What you will do
Without including any pictures, write out the listing below exactly.

Recorded data

________________

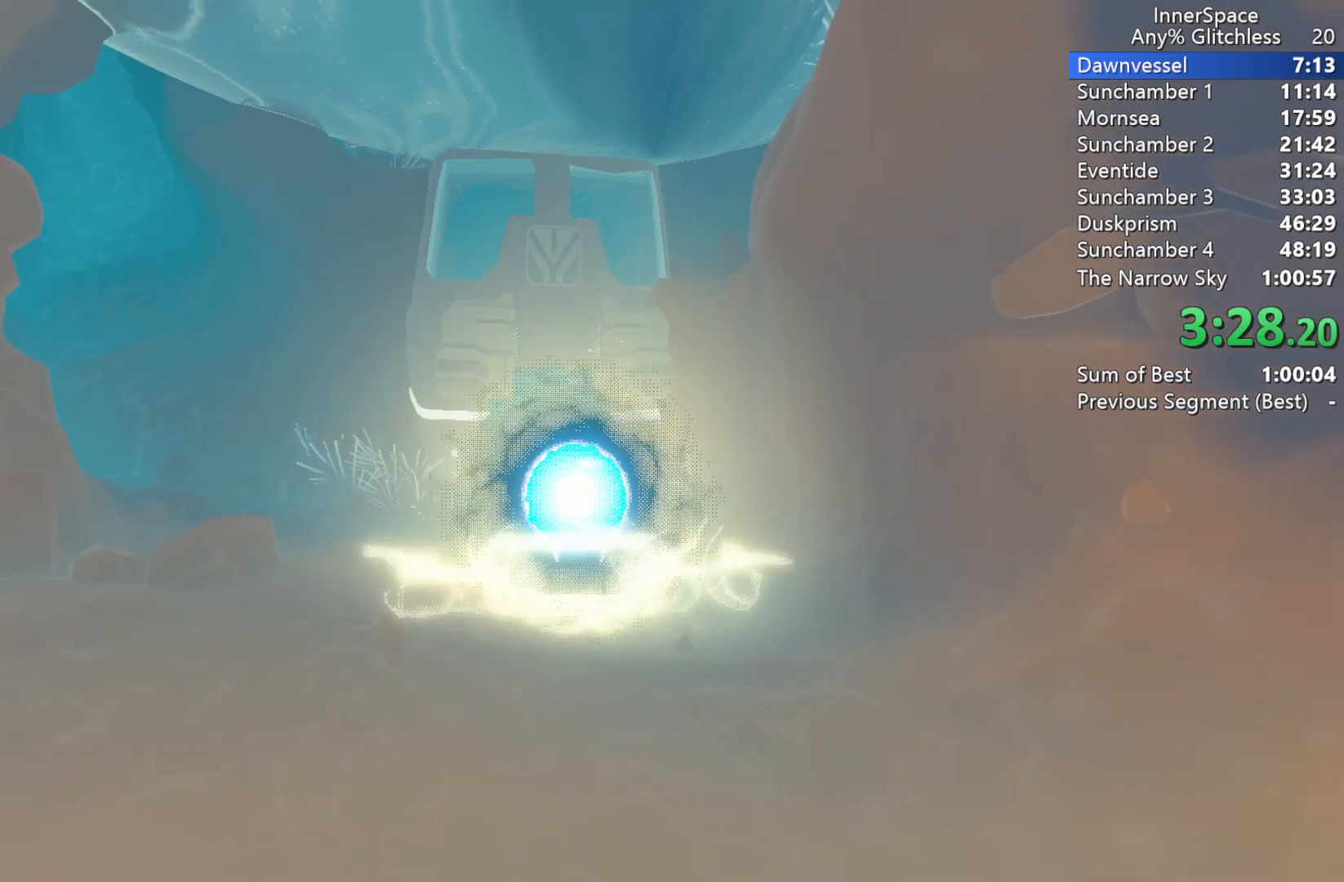
{"buttons": [], "left_stick": "center", "right_stick": "up", "events": []}
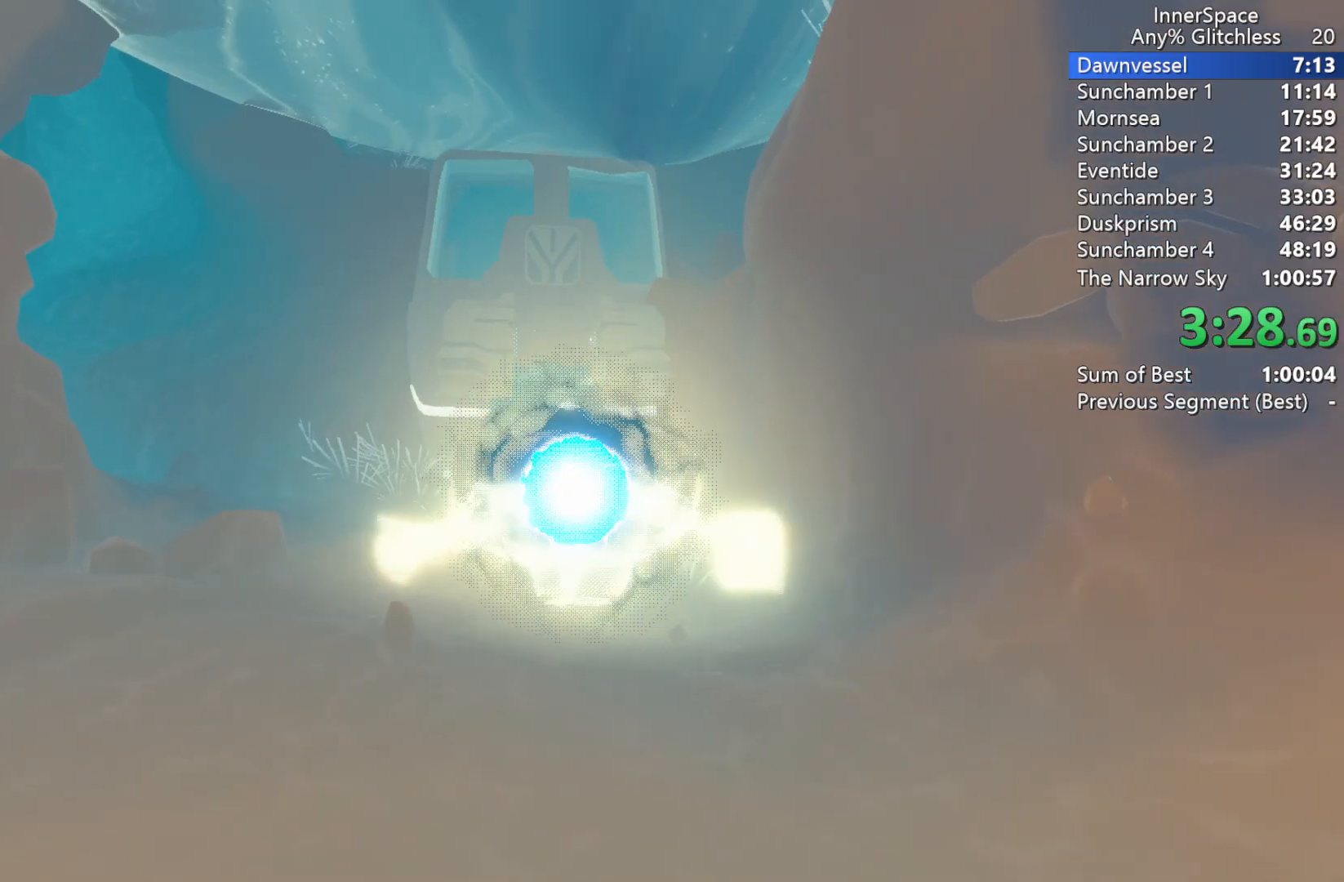
{"buttons": [], "left_stick": "center", "right_stick": "up", "events": []}
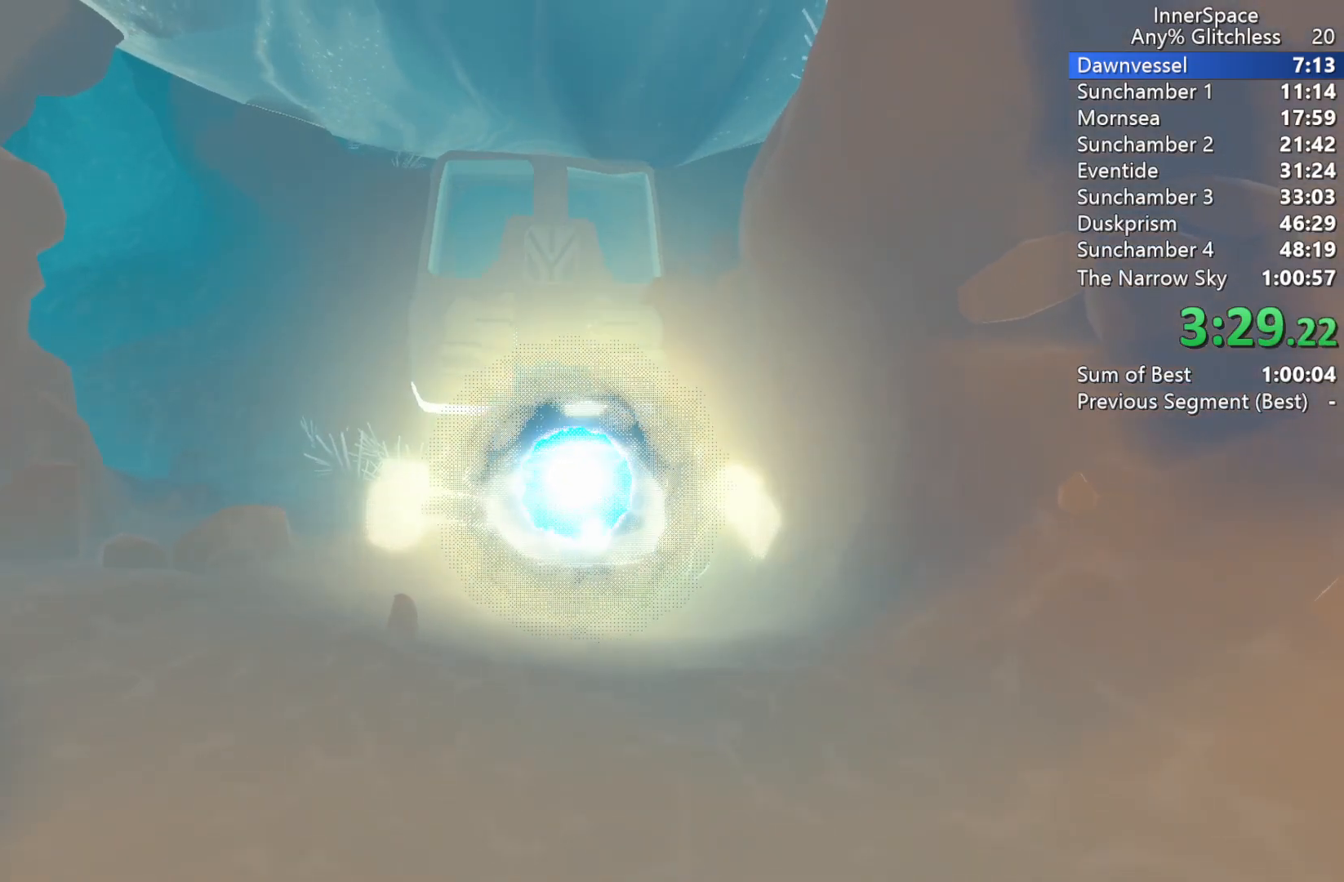
{"buttons": [], "left_stick": "center", "right_stick": "up", "events": []}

________________

Written response
{"buttons": [], "left_stick": "center", "right_stick": "up", "events": []}
{"buttons": [], "left_stick": "center", "right_stick": "up", "events": []}
{"buttons": [], "left_stick": "center", "right_stick": "up", "events": []}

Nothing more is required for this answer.